Assigned task A: From the Xen mailing list excerpt, reproduce verbatim the part that opens with the words containing "Also, similar reasoning" and closes with "an excessive copy).".
Assigned task B: According to the Xen mailing list excerpt, what is the maximum number of characters xen_cap_info needs to store in the x86 version?
Assigned task C: Condense the paragraph of the Xen mailing list excerpt that begins "Use initcalls to format the data into xen_cap_info", keeping its main facts.

Document text:
━━━

Because of safe_strcpy(), xen_cap_info is guaranteed to be NUL
terminated, so if we don't care about padding the buffer with extra
zeroes, we don't even need the clear_guest().

Also, similar reasoning would apply to XENVER_cmdline which is typically
rather less than 1k in length (at least it's not on the stack, but it is
still an excessive copy).

~Andrew
Jan Beulich Jan. 17, 2023, 8:46 a.m. UTC | #3
On 16.01.2023 21:52, Andrew Cooper wrote:
> On 16/01/2023 3:53 pm, Jan Beulich wrote:
>> On 14.01.2023 00:08, Andrew Cooper wrote:
>>> The arch_get_xen_caps() infrastructure is horribly inefficient, for something
>>> that is constant after features have been resolved on boot.
>>>
>>> Every instance used snprintf() to format constants into a string (which gets
>>> shorter when %d gets resolved!), which gets double buffered on the stack.
>>>
>>> Switch to using string literals with the "3.0" inserted - these numbers
>>> haven't changed in 18 years (The Xen 3.0 release was Dec 5th 2005).
>>>
>>> Use initcalls to format the data into xen_cap_info, which is deliberately not
>>> of type xen_capabilities_info_t because a 1k array is a silly overhead for
>>> storing a maximum of 77 chars (the x86 version) and isn't liable to need any
>>> more space in the forseeable future.
>> So I was wondering if once we arrived at the new ABI (and hence the 3.0 one
>> is properly legacy) we shouldn't declare Xen 5.0 and then also mark the new
>> ABI's availability here by a string including "5.0" where at present we
>> expose (only) "3.0".
> 
> "the new ABI" is is still two things.

━━━

Excerpted records:
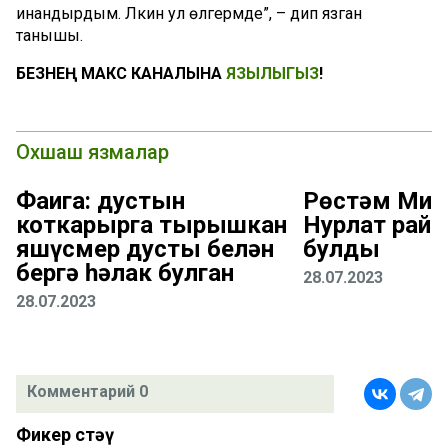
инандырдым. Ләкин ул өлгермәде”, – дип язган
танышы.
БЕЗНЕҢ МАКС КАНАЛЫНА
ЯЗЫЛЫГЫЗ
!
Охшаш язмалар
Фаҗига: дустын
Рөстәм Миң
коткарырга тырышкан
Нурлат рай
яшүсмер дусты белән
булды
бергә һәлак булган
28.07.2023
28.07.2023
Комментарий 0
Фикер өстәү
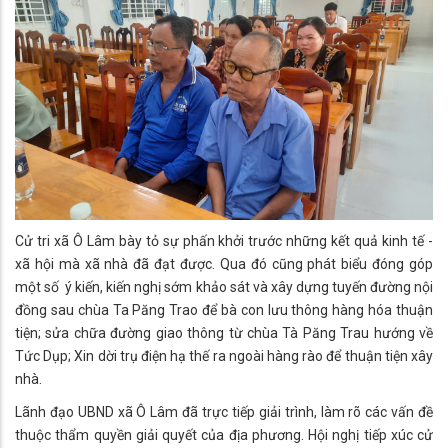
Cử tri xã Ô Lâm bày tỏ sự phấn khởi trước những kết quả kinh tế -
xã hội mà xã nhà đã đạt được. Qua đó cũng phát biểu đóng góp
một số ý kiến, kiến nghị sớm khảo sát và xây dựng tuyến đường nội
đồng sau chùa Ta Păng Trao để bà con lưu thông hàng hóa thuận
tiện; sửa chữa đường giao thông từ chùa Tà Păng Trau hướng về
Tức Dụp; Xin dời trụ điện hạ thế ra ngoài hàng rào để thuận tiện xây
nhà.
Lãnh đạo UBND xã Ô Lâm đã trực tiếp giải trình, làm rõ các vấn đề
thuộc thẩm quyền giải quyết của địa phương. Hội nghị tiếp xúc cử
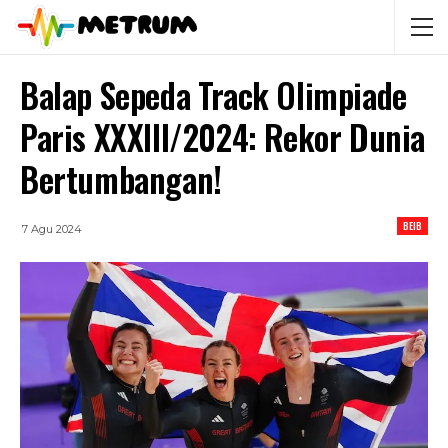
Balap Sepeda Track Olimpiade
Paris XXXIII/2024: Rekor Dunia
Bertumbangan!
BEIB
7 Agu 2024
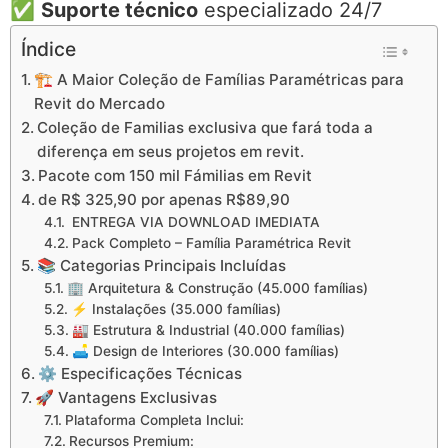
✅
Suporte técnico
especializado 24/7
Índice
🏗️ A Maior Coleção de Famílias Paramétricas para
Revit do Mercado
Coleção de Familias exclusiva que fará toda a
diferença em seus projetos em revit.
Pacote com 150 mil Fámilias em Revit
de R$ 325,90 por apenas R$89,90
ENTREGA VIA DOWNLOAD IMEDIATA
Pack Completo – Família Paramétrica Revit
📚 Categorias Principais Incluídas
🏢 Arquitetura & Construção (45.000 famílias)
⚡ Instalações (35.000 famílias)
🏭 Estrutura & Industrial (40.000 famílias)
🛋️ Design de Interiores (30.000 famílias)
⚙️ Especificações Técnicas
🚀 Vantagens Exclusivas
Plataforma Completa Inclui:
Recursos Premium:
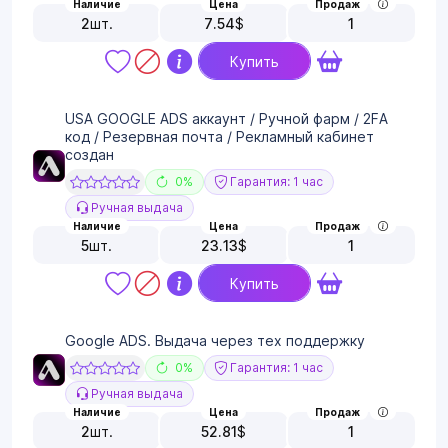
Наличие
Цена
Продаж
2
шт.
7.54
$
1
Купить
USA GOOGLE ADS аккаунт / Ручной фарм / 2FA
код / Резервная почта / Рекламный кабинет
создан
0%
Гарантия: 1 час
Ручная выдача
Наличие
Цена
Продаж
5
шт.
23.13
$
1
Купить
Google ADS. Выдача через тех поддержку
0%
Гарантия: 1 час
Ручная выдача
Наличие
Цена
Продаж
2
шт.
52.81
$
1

━━━

Task answer A:
Also, similar reasoning would apply to XENVER_cmdline which is typically
rather less than 1k in length (at least it's not on the stack, but it is
still an excessive copy).

Task answer B: A maximum of 77 characters.

Task answer C: Initcalls format the data into xen_cap_info. This variable is deliberately not of type xen_capabilities_info_t, because a 1k array is needless overhead for at most 77 characters (the x86 version), and more space is unlikely to be needed in the foreseeable future.